6.        Le Conseil œcuménique des Églises (COE) a suivi de près la situation financière mondiale depuis la détérioration des marchés financiers en 2008 et il a publié des lettres adressées à l’Assemblée générale des Nations Unies et au Groupe des 20, ainsi que des déclarations appelant les gouvernements à aller au-delà de mesures à brève échéance et à traiter en profondeur les crises financière et économique.

7.        Nous sommes persuadés qu’une réforme des systèmes financier et monétaire internationaux dans le contexte d’une autorité publique internationale est urgente et prioritaire. Nous devons nous engager dans la recherche d’un modèle viable de développement durable et de systèmes financiers qui lui correspondent.

8.        Dans cette crise financière douloureuse, l’Église est appelée à défendre la dignité de tous les êtres humains, créés à l’image de Dieu. Cette crise est spirituelle et morale autant qu’économique. Les valeurs chrétiennes de la justice et de l’amour revêtent une importance nouvelle dans l’Europe d’aujourd’hui. Les inégalités excessives entre riches et pauvres et les taux de chômage croissants, particulièrement chez les jeunes, qui ont augmenté ces dernières décennies, sont immoraux et ne sauraient servir de fondement à une société saine. L’Église ne peut que croire que les évènements actuels incarnent un message de Dieu et qu’ils nous offriront une occasion de discernement en vue de bâtir un avenir meilleur fait d’égalité et de justice pour l’ensemble du peuple de Dieu.

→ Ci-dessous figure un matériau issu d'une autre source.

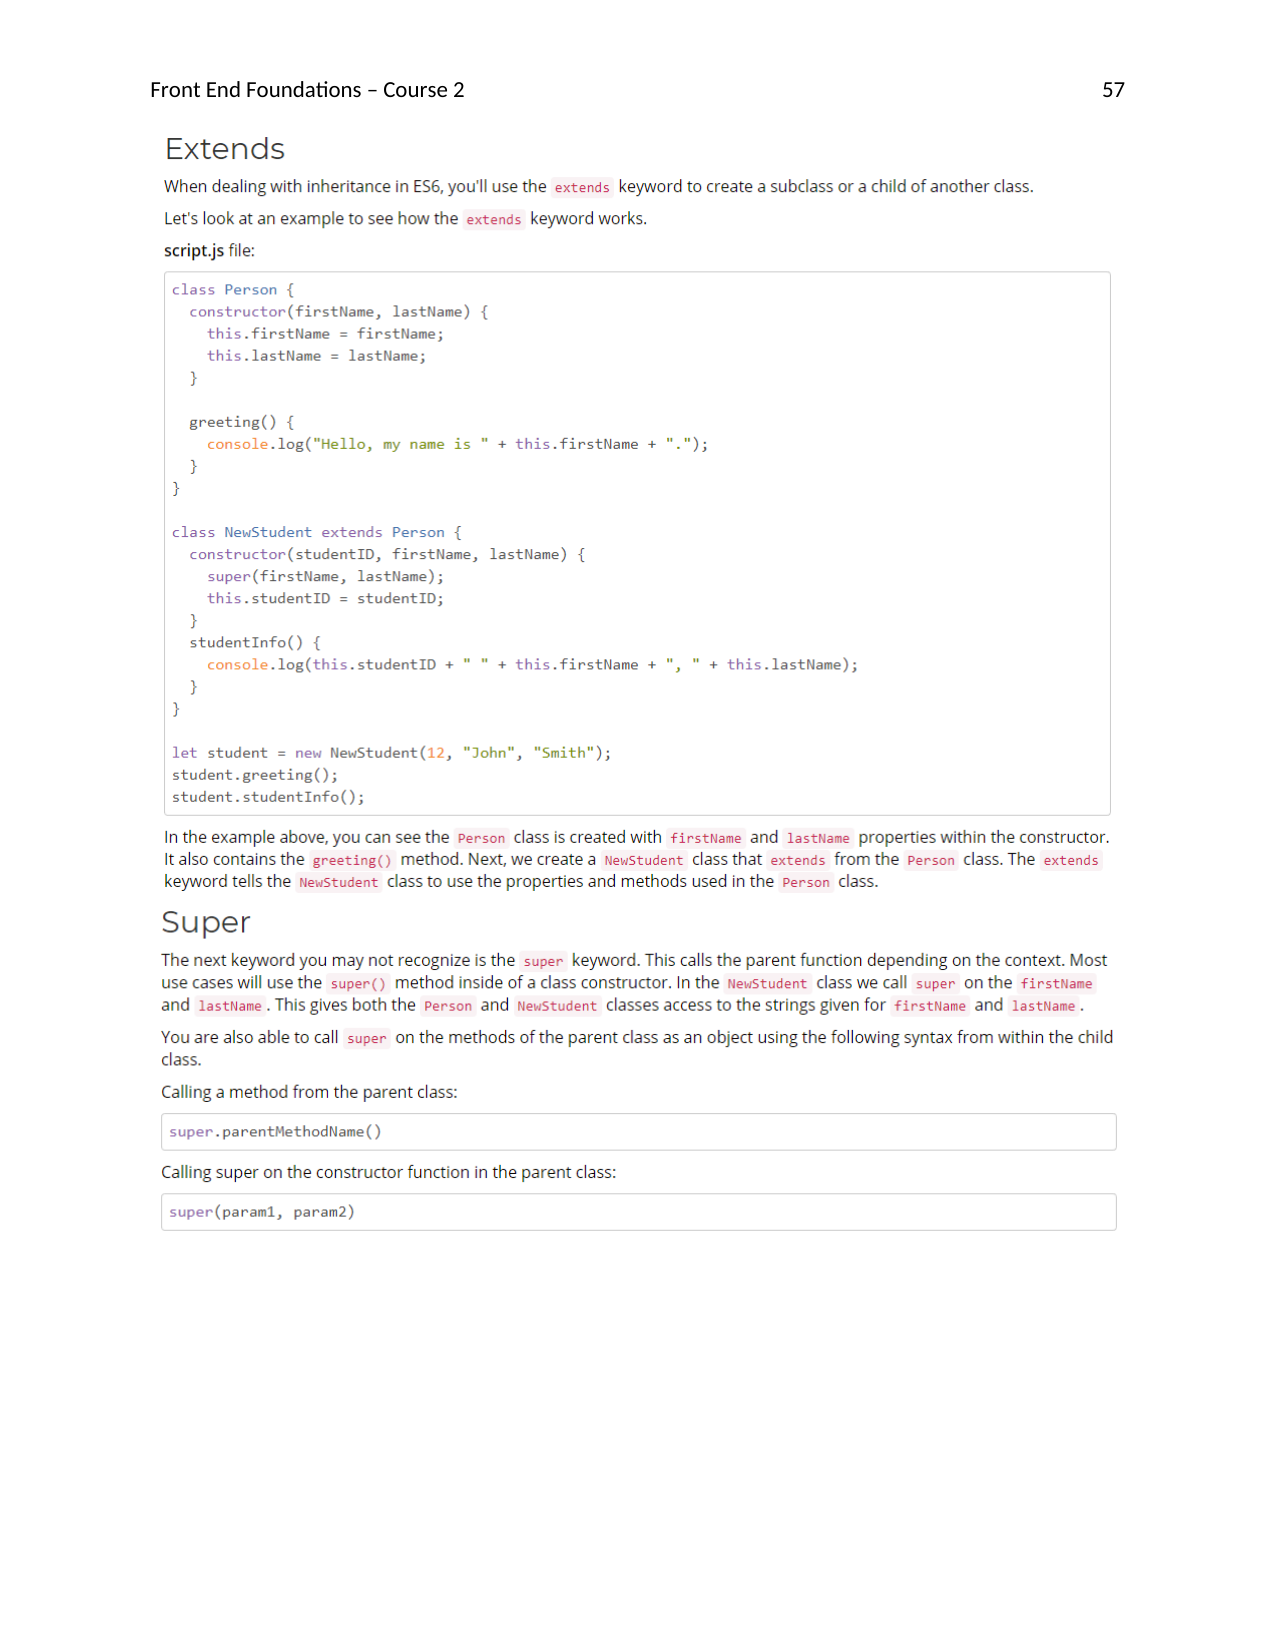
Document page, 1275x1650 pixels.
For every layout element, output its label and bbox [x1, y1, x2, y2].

picture [150, 898, 1125, 1243]
picture [150, 131, 1125, 897]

En conséquence, le Comité central du Conseil œcuménique des Églises, réuni du 28 août au 5 septembre à Kolympari, Crète (Grèce):

A.       affirme sa solidarité avec le peuple grec et les autres peuples qui souffrent particulièrement de la crise actuelle;

B.       réitère son appel à élaborer des politiques économiques qui n’encouragent pas la dette irresponsable, qu’elle soit d’ordre national ou privé, et qui répartissent les bienfaits de la richesse de façon plus équitable entre tous les citoyens, en particulier les faibles et les marginalisés, y compris les jeunes;

C.       demande instamment la prévention contre la récurrence des crises à l’avenir, à travers la régulation et la restructuration du secteur bancaire, et la poursuite de la recherche de transformations profondes dans le régime financier international actuel, tel que souligné dans la déclaration du Comité central du COE sur «les finances justes et l’économie de la vie», publiée en septembre 2009;

D.      approuve le principe de taxation des transactions financières (TTF), instrument judicieux qui permettrait aux gouvernements de respecter leur devoir de protéger et garantir les droits économiques, sociaux et culturels de leurs peuples. La TTF aiderait non seulement à restreindre la spéculation, mais également à alléger la dette souveraine, à transférer le fardeau des personnes ordinaires vers le secteur privé qui a été le premier à déclencher la crise, et à étendre de façon considérable les possibilités du gouvernement en matière fiscale en vue de dépenses destinées à des mesures de protection sociale dont le besoin se fait cruellement sentir;

E.       appelle les Églises, en ce temps de crise, à s’atteler à ces questions en s’efforçant en particulier de s’adresser aux puissants d’une part, et de rechercher d’autre part des moyens de soutenir celles et ceux qui sont marginalisés par les politiques financières actuelles, et les félicite pour leur attention continue à l’égard des besoins spirituels et pastoraux de celles et ceux, y compris les jeunes, dont la vie sera le plus directement affectée par ces problèmes économiques difficiles;

F.       prie instamment les Églises d’Europe de rester unies pour plaider ensemble en faveur de solutions communes à la crise financière et sociale au niveau européen; solutions qui contribueront à approfondir le projet d’unité européenne en tant que projet visant la paix juste sur le contient;

G.      invite les Églises et les organisations d’inspiration religieuse à continuer de se mobiliser et de se soutenir mutuellement pour soulager et aider dès maintenant les membres les plus faibles de notre société.